Interestingly, predictive maintenance is less expensive than preventive maintenance where technicians often waste time on tasks that are unnecessary and have little bearing on keeping productivity high. The most expensive option of all is reactive maintenance, under which personnel wait for disaster to strike before going going into emergency mode.
Using intelligent field devices in cogeneration plants goes well beyond basic measurement and control functionality. These instruments, with their embedded microprocessor chips, generate a vast amount of information about their own condition and the condition of equipment on which they are mounted.
That data can be accessed from the control system communications and processed with Emerson’s AMS Suite predictive maintenance software. Detailed information on every instrument on the control network is maintained in a database for use in routine maintenance tasks such as loop checkout, configuration, calibration, troubleshooting, and accurate documentation of maintenance activities.
The Gainesville Regional Utility is saving more than 600 hours of technician time per year in configuration and calibration of about 150 field devices. The ongoing savings possible through the application of field-based data, are reported to be as much as $997 per device per year.

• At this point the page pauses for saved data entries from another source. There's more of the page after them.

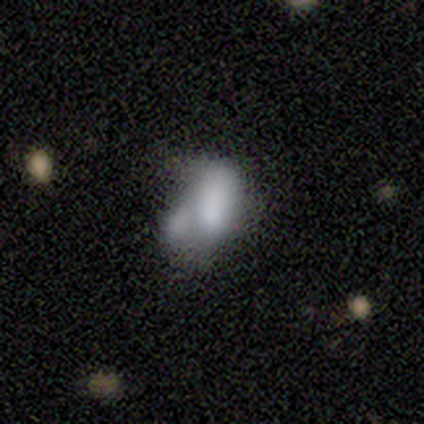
Overall: smooth (50%; featured or disk 25%). How rounded: in between (100%). Merging: merger (67%; major disturbance 33%).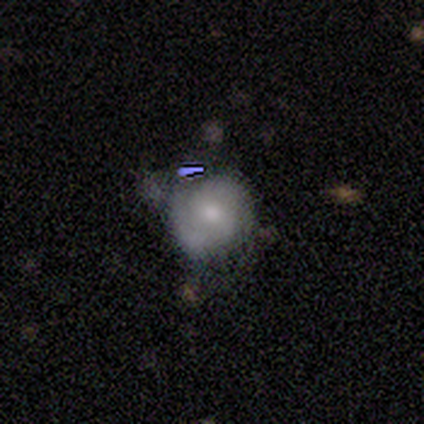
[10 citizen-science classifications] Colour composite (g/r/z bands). It shows a smooth galaxy with no disk features (60%) that is round (83%). Merging: none (44%).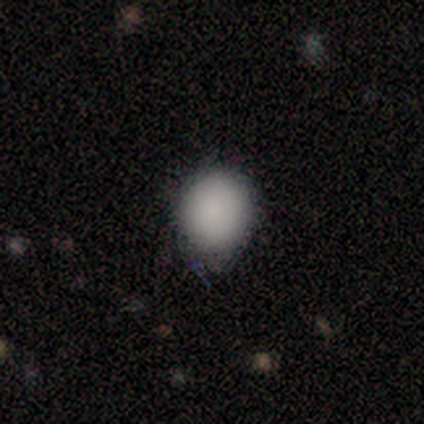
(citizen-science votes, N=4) Smooth or featured? 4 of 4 (100%) said smooth. How rounded? 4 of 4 (100%) said round. Merging? 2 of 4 (50%) said none.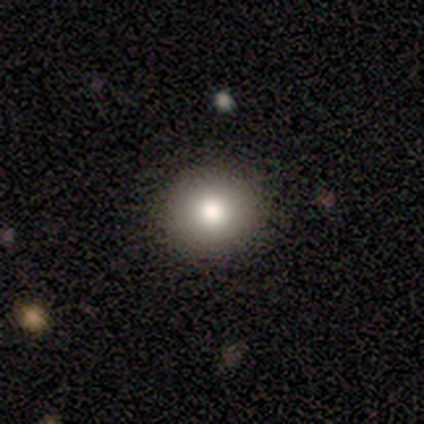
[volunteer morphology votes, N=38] Smooth or featured? smooth (63%)
How rounded? round (88%)
Merging? none (87%)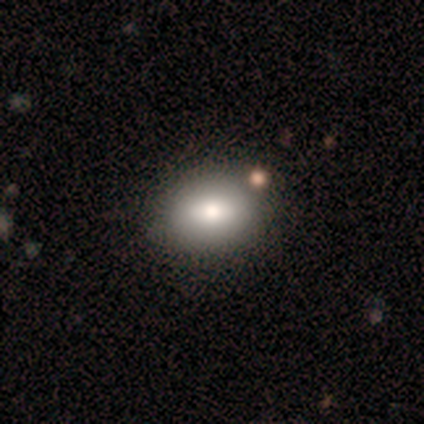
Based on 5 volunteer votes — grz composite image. It shows a smooth galaxy with no disk features (60%) that is in between round and cigar-shaped (67%). Merging: none (100%).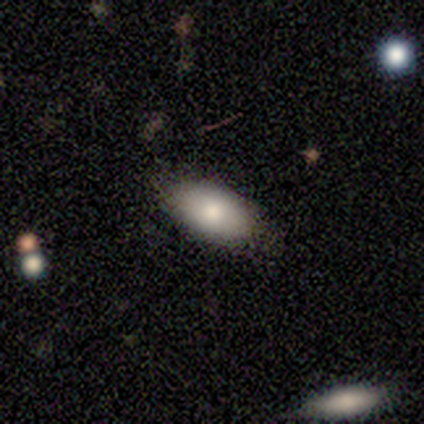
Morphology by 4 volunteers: smooth 100%, featured or disk 0%, star or artifact 0%. Down the decision tree: how rounded — in between (100%); merging — none (50%, tied with minor disturbance).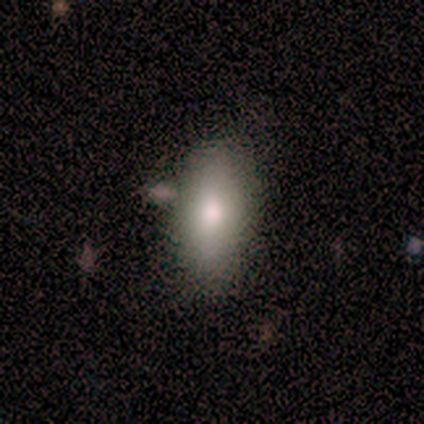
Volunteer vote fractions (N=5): Smooth or featured?
  - smooth: 60% *
  - featured or disk: 40%
  - star or artifact: 0%
How rounded?
  - in between: 100% *
  - round: 0%
  - cigar-shaped: 0%
Merging?
  - none: 100% *
  - minor disturbance: 0%
  - major disturbance: 0%
  - merger: 0%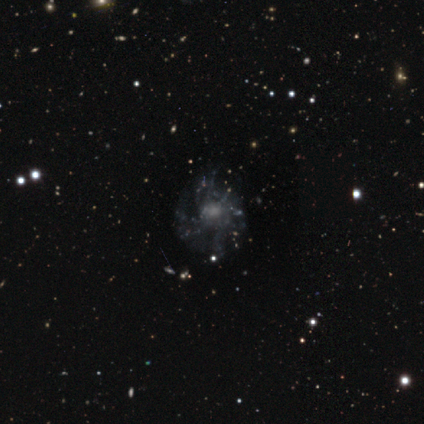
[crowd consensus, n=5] Q: Smooth or featured?
A: featured or disk (60%); runner-up: smooth (40%)
Q: Edge-on disk?
A: no (100%)
Q: Bar?
A: no (100%)
Q: Spiral arms?
A: no (67%); runner-up: yes (33%)
Q: Bulge size?
A: small (67%); runner-up: moderate (33%)
Q: Merging?
A: none (40%); tied with: minor disturbance (40%)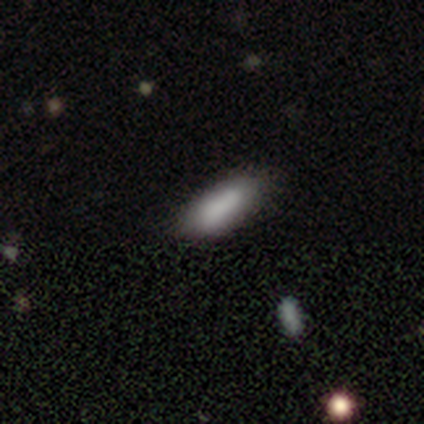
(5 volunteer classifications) This appears to be a smooth galaxy with no disk features (100%) that is in between round and cigar-shaped (100%). Merging: none (80%).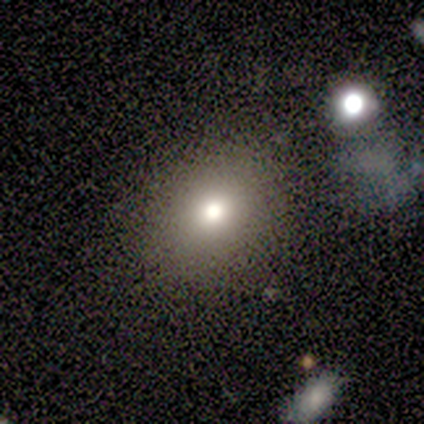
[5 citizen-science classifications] smooth 80%, star or artifact 20%, featured or disk 0%. Down the decision tree: how rounded — round (50%, tied with in between); merging — none (75%).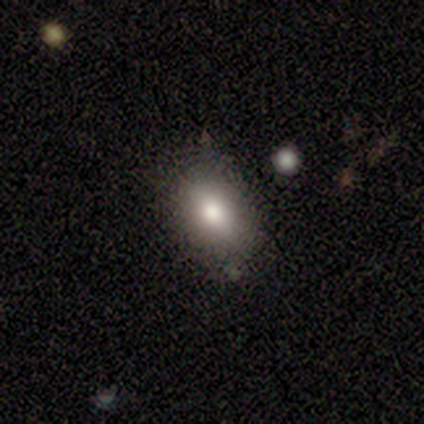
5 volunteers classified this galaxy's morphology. smooth-or-featured: smooth: 80% | star or artifact: 20% | featured or disk: 0%
  how-rounded: in between: 100% | round: 0% | cigar-shaped: 0%
  merging: minor disturbance: 75% | major disturbance: 25% | none: 0% | merger: 0%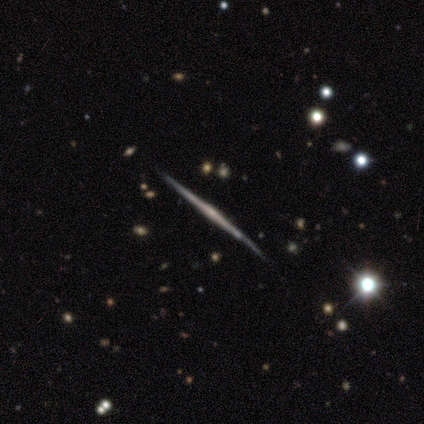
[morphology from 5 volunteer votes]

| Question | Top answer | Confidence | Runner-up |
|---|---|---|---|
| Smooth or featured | featured or disk | 100% | — |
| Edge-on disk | yes | 100% | — |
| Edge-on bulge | rounded | 80% | none (20%) |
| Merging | none | 100% | — |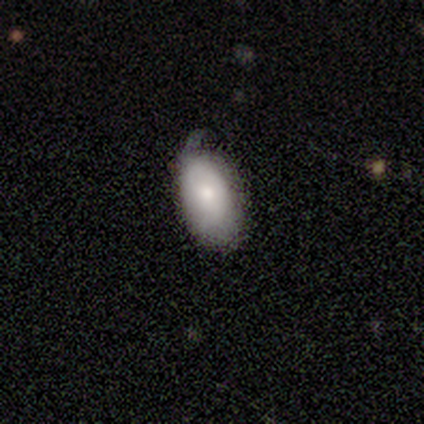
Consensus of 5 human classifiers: Morphology: type=smooth (80%); roundness=in between (100%); merging=minor disturbance (60%).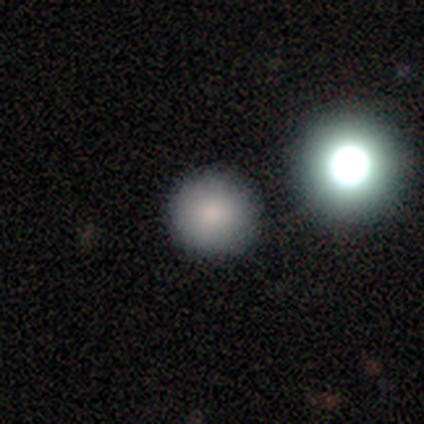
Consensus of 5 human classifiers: A smooth galaxy with no disk features (60%) that is round (100%).

Vote fractions:
- Smooth or featured? smooth: 60% / featured or disk: 20% / star or artifact: 20%
- How rounded? round: 100% / in between: 0% / cigar-shaped: 0%
- Merging? none: 100% / minor disturbance: 0% / major disturbance: 0% / merger: 0%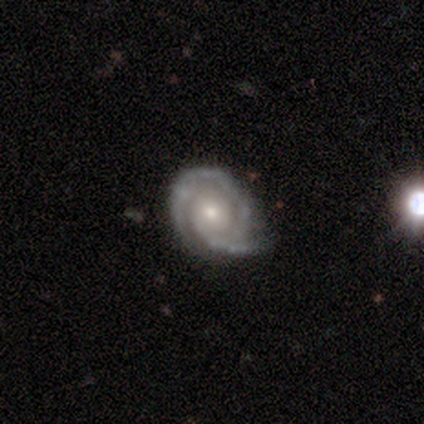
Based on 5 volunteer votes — Smooth or featured? featured or disk (60%)
Edge-on disk? no (100%)
Bar? no (100%)
Spiral arms? yes (100%)
Spiral winding? tight (67%)
Spiral arm count? 3 (67%)
Bulge size? small (100%)
Merging? none (60%)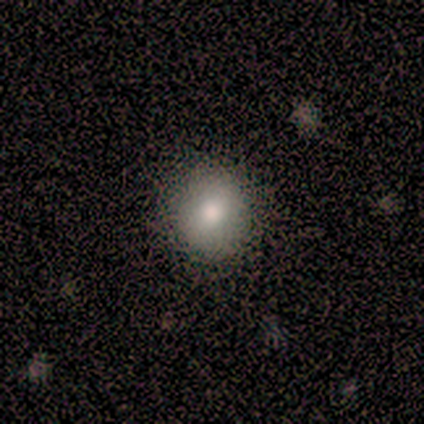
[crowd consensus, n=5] Smooth or featured? smooth (100%)
How rounded? round (100%)
Merging? none (100%)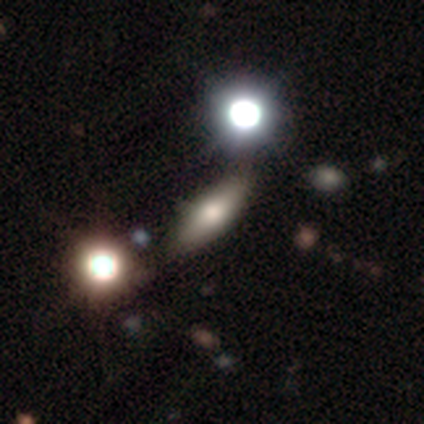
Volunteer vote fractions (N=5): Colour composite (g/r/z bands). It shows a smooth galaxy with no disk features (80%) that is in between round and cigar-shaped (50%, tied with cigar-shaped). Merging: none (100%).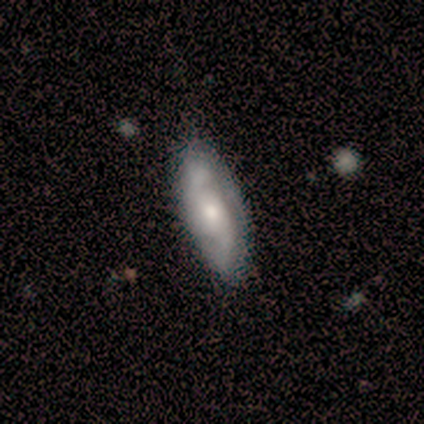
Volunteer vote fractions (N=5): smooth-or-featured: featured or disk: 80% | smooth: 20% | star or artifact: 0%
  disk-edge-on: yes: 50% (tied) | no: 50% (tied)
    edge-on-bulge: rounded: 100% | boxy: 0% | none: 0%
  merging: none: 100% | minor disturbance: 0% | major disturbance: 0% | merger: 0%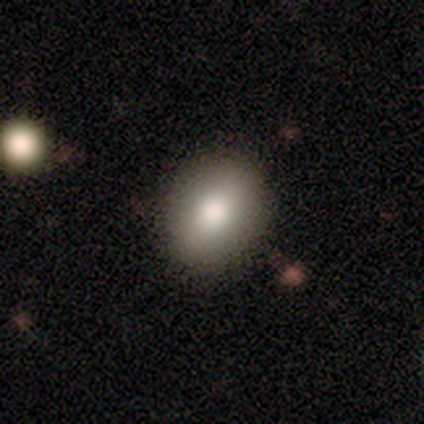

The operating condition of critically important rotating machinery can be monitored continuously using permanently installed sensors that make it possible to communicate vibration information continuously. Vibration levels of support machinery can also be measured periodically in the field by plant personnel using portable equipment. In both cases, the data are processed by machinery health management software, providing in-plant vibration analysts with a complete picture of the operating condition of their machinery. The ability to overlay frequencies, and match fault frequencies to peaks allows trained personnel to efficiently analyze the data, and to determine the condition of a specific piece of machinery at the time the data was gathered. Alarm reports enable decision makers to quickly evaluate a situation and take appropriate action to prevent a breakdown.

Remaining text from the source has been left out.